Along with extending the 179D deduction for commercial buildings, the deal extends efficiency incentives through 2021 and extends carbon-capture incentives.
New Solar in Springdale
As Arkansas’ representatives in Washington prepared to vote, news of a major solar power “park” broke as Ozarks Electric Cooperative of Fayetteville announced a partnership with Today’s Power Inc. of North Little Rock to supply sun power to supply clean power to schools, the city of Springdale and the cooperative’s telecommunications subsidiary, OzarksGo LLC.
Today’s Power, a wholly owned subsidiary of Arkansas Electric Cooperatives Inc., will build, own and operate a 2.7-megawatt solar facility to power Elkins Public Schools, Lincoln Public Schools, Springdale’s municipal government and OzarksGo.
The park, on 25 acres near Lincoln (Washington County), will be Ozark Electric’s third large-scale solar project and will include about 7 megawatts of energy storage that the cooperative hopes to harness to control wholesale demand charges in power-hungry times, mostly in summer.
Springdale, the schools and OzarksGo will receive lower-cost electricity while avoiding upfront costs through a third-party leasing mechanism and an integrated approach to acquiring the land, Ozarks Electric said.
“The collaboration with Today’s Power allows Ozarks to optimize its grid and substations by strategically placing the solar park in an area to assist load management,” the cooperative said in a news release.
OzarksGo offers cooperative members all-fiber gigabit Internet and premium television and telephone services.
“As technology and innovation in the renewable energy sector continue to grow, Ozarks believes that renewable energy will be an increasingly important part of our member’s lives,” said Mitchell Johnson, Ozarks Electric’s CEO, in a company statement. “We are pleased to partner with Today’s Power to provide solar solutions for our members.”
The solar park will bill the schools, city and OzarksGo separately under a solar power service agreement.
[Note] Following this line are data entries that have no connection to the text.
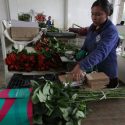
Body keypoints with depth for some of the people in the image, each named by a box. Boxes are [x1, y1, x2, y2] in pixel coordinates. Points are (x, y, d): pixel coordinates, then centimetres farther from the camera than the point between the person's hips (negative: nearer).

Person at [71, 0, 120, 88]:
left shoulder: (111, 31, -23)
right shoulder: (92, 27, 0)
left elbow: (100, 52, -38)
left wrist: (81, 66, -51)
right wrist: (79, 61, -6)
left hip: (107, 75, -7)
Today’s Power will build, staff and maintain the solar park, predicting savings for the entities of more than $3 million over 20 years.
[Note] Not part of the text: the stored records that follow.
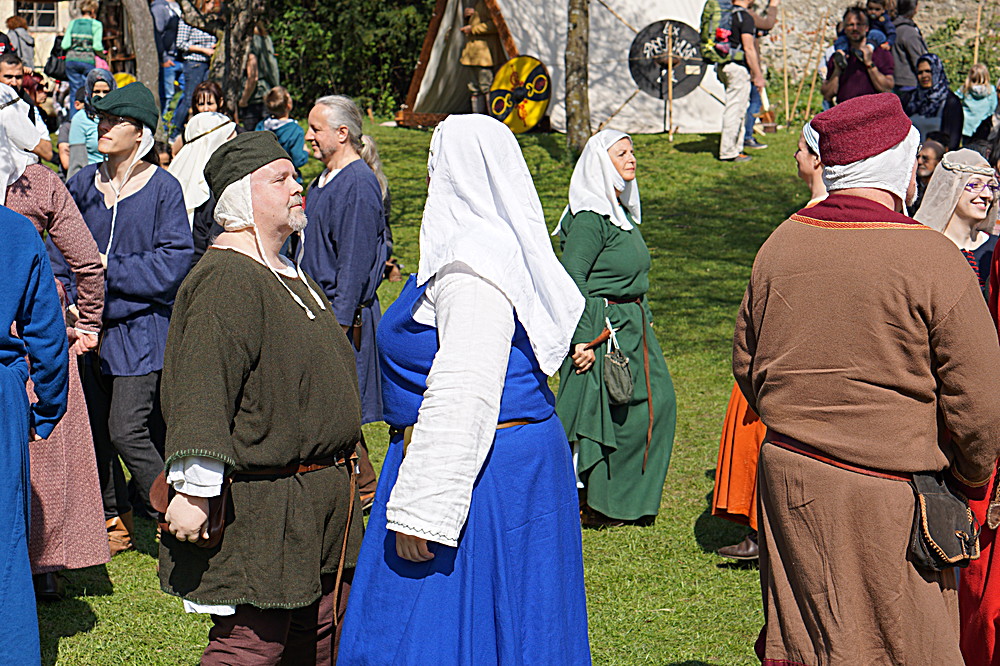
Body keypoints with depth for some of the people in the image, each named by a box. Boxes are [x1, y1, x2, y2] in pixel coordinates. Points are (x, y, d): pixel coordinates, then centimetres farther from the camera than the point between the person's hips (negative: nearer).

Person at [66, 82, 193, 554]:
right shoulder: (83, 184, 8)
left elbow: (172, 263, -10)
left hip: (141, 327, -5)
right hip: (92, 324, 5)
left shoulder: (163, 187, -6)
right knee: (94, 430, 9)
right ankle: (115, 521, 25)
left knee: (127, 431, -11)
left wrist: (109, 267, -13)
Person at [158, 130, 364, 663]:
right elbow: (201, 396, -24)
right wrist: (193, 492, -29)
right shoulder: (225, 280, -17)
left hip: (318, 505, 10)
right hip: (261, 506, -10)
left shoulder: (287, 273, 17)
Planning and engineering have begun, and a groundbreaking ceremony is planned for early next year, with completion expected by June.
TPI has built 30 renewable solar energy systems, including 14 specifically for Arkansas’ distribution cooperatives.
“Two additional systems were installed in collaboration with the distribution cooperative and the end user, their member, and another two systems were installed in partnership with an Arkansas electric cooperative and a member, which incorporated on-site battery power storage,” Today’s Power spokeswoman Jennah Denney told Arkansas Business on Monday. “The remainder of TPI’s projects in service have been for commercial or public sector clients in Arkansas, Oklahoma and Tennessee.”
The company has five additional projects in the engineering and design phase, all to be installed in Arkansas, Denney said. It also has “23 separate solar facilities in the state of Kansas in various stages from engineering to construction.” Those projects are all for electric cooperatives in those states, she said.
“The battery energy storage system brings value to all Ozarks Electric Cooperative members, whether or not they are a solar park participant,” Denney said, noting that the storage system will be on-site and ready to cut the cooperative’s peak energy demand, usually in June through September, “when solar power systems produce at their full capacity.”